Tümü, ekibin sonuçlarına göre , hayvanlarda bulunan hiçbir şeye benzemeyen bitki hücresi iletişimi için bir model önerilmektedir . Hayvan nöronları hücrenin hücresine sinyal vermek için glutamat reseptörleri kullanırken Feijó, bitkilerin tek hücreli seviyede çalışan iletişim stratejilerine bağlı olduğunu öne sürdü. Feijó, “Neden bitkiler nöronları işleyenler gibi reseptörlere sahip olmalıdır? Sonuçlarımız bireysel bitki hücrelerinin hayvan hücrelerinin sahip olmadığı bir özerkliğe sahip olduğu fikrini desteklemektedir.” Dedi. “Her bir bitki hücresinin kendi bağışıklık sistemi vardır. Örneğin, onlar da sıkışmış olmaları gerçeği ile başa çıkmak için daha fazla iletişim kanalına sahiptir. Her çiçekli bitki, glutamat reseptörlerine sahip hayvanlardan daha fazla GLR’ye sahiptir . Bitki hücre iletişimi için önerilen modelimiz GLR’lerin bu bolluğu için bir neden önerir. ”

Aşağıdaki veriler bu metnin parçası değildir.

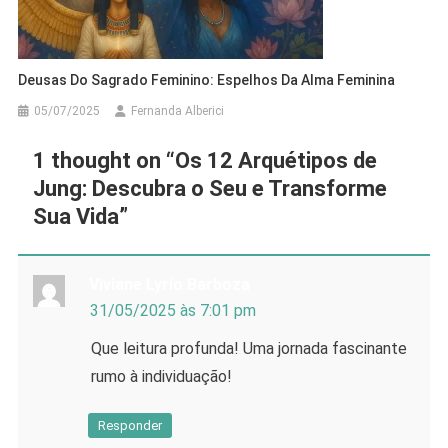
Deusas Do Sagrado Feminino: Espelhos Da Alma Feminina
05/07/2025
Fernanda Alberici
1 thought on “
Os 12 Arquétipos de
Jung: Descubra o Seu e Transforme
Sua Vida
”
Viviane Lyrio Barboza
31/05/2025 às 7:01 pm
Que leitura profunda! Uma jornada fascinante
rumo à individuação!
Responder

Feijó, bitki haberleşmesinin kod çözülmesine yönelik daha fazla ilerlemenin, hastalıkların, besin eksikliklerinin ve diğer hastalıkların teşhis edilmesinde güvenilir testlerle sonuçlanabileceğini söyledi. Bu tür önlemler gıda güvenliğini sağlamaya yardımcı olabilir, zira iklim değişikliği ve diğer stres faktörleri büyük tarımsal ürünler üzerinde bir ücret almaya başlıyor. Feijó ayrıca, GLR’lerin daha derinlemesine anlaşılmasının, bazı nörodejeneratif koşulların nedeni olabilecek, hayvan glutamat reseptörlerine ve kusurlarına yeni kavrayışlar ortaya çıkarabileceğine dikkat çekti. Feijó, “Bazı araştırmacılar nörodejenerasyonun aşırı aktif glutamat reseptörlerinden kaynaklandığını ileri sürmüşlerdir. Bu yerleşik değildir, ancak glutamat reseptör genlerindeki mutasyonlara bağlı olan hem insanlarda hem de köpeklerde bazı durumlar vardır ,” dedi. “Modelimizin bu koşulları araştırmaya yardımcı olması mümkündür. Avantajımız, protokolümüzün kullanımı çok kolay.”